沖縄振興開発金融公庫は17日、2016年度に融資した教育資金の利用者に関する調査報告書を公表した。教育資金の融資を受けている世帯年収200万円未満の平均教育費用が145・5万円で平均世帯年収を上回り、年収に占める教育費負担の割合が106%となった。年間の教育費を家計だけで捻出することが困難な状況が示された。特に離島居住者は家賃などの住居費がかさみ、負担の割合が高くなる傾向もみられた。

 2年に1度まとめているもので、沖縄公庫が教育資金を直接貸し付けた2372件(うち離島居住者526件)を対象に調べた。

 利用者全体の平均世帯年収は400・9万円で、54・5%が世帯年収400万円未満。離島居住者の平均世帯年収は381・8万円で、52・7%が世帯年収400万円未満だった。

 入学金や交通費、住居費を含む初年度の入学費用は全県平均で152万円だった。離島居住者は住居費がかさみ、約30万円多い182・8万円だった。
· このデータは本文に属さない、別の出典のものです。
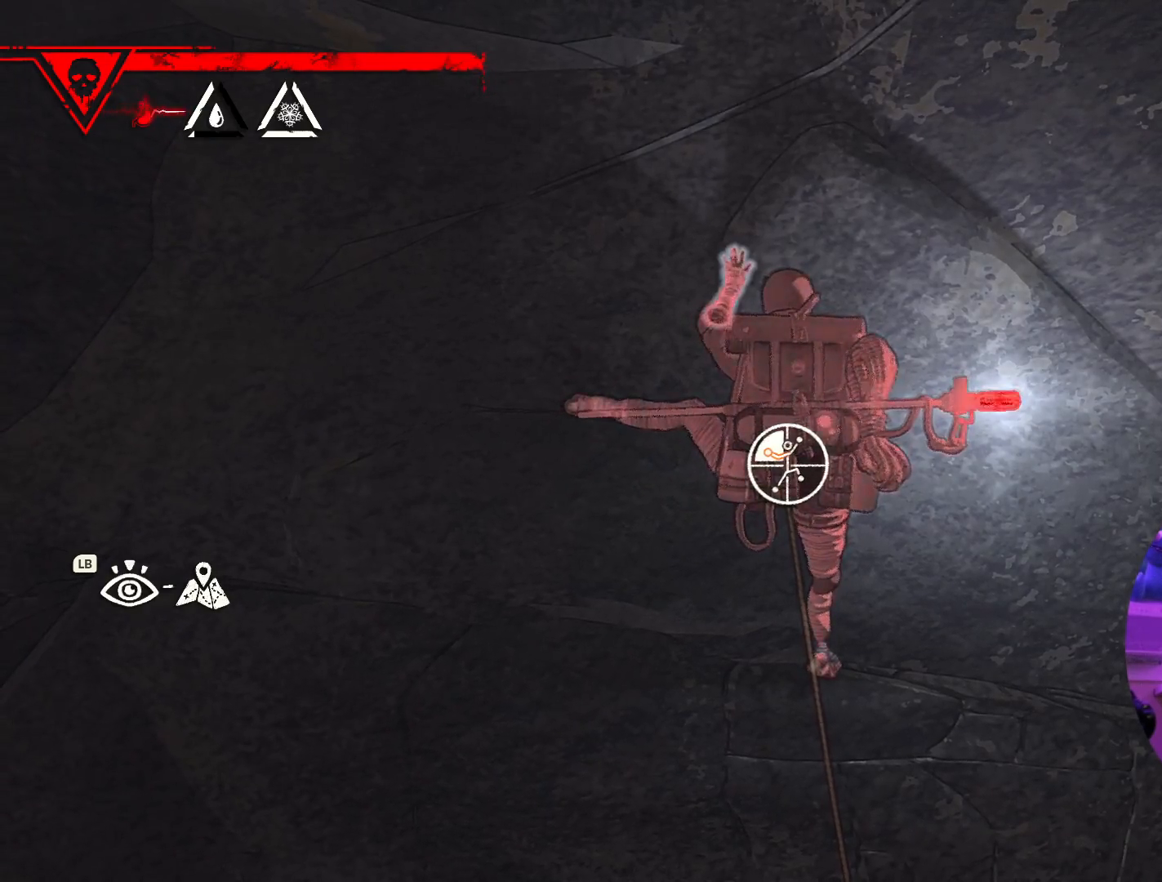
{"buttons": [], "left_stick": "up-left", "right_stick": "center", "events": []}
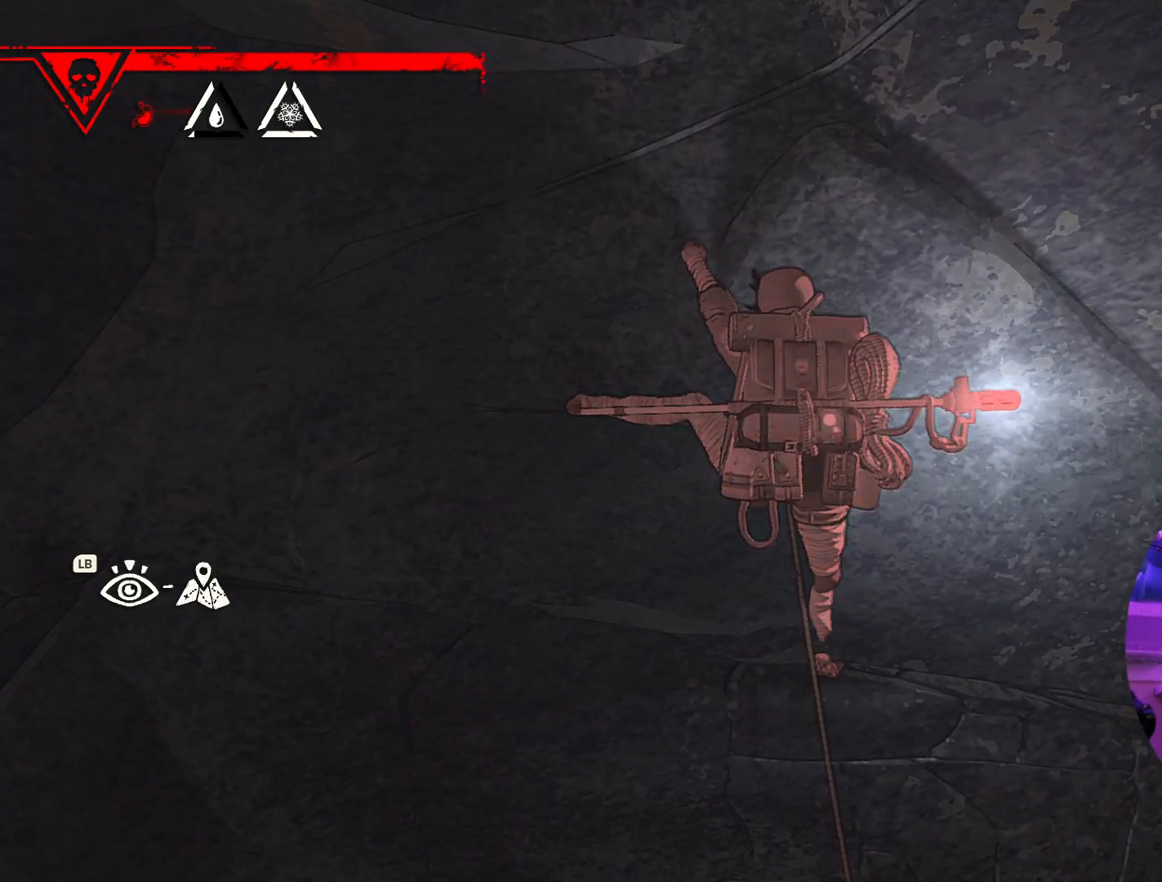
{"buttons": [], "left_stick": "up", "right_stick": "center", "events": [[217, "left_stick", "up"]]}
 世帯年収に占める教育費の負担割合を年収別に見ると「200万円未満」は106%(離島居住者は115・9%)となった。「200万円以上400万円未満」でも51%(離島居住者は60・9%)と家計の厳しさが浮き彫りとなった。

 一方、世帯年収別に進学先を見ると、年収が高いほど県外への進学率が高くなる傾向も見られ、沖縄公庫は「年収が進路選択に影響を与えていることもうかがえる」とした。

 沖縄公庫の教育資金は借り入れ世帯の年収に上限を設ける一方で下限はないため、より厳しい世帯の利用が多いという。県内の進学率が上昇傾向にあることや、制度の拡充が進んでいることなどを背景に、同年度の利用件数、融資額はともに過去最高を更新した。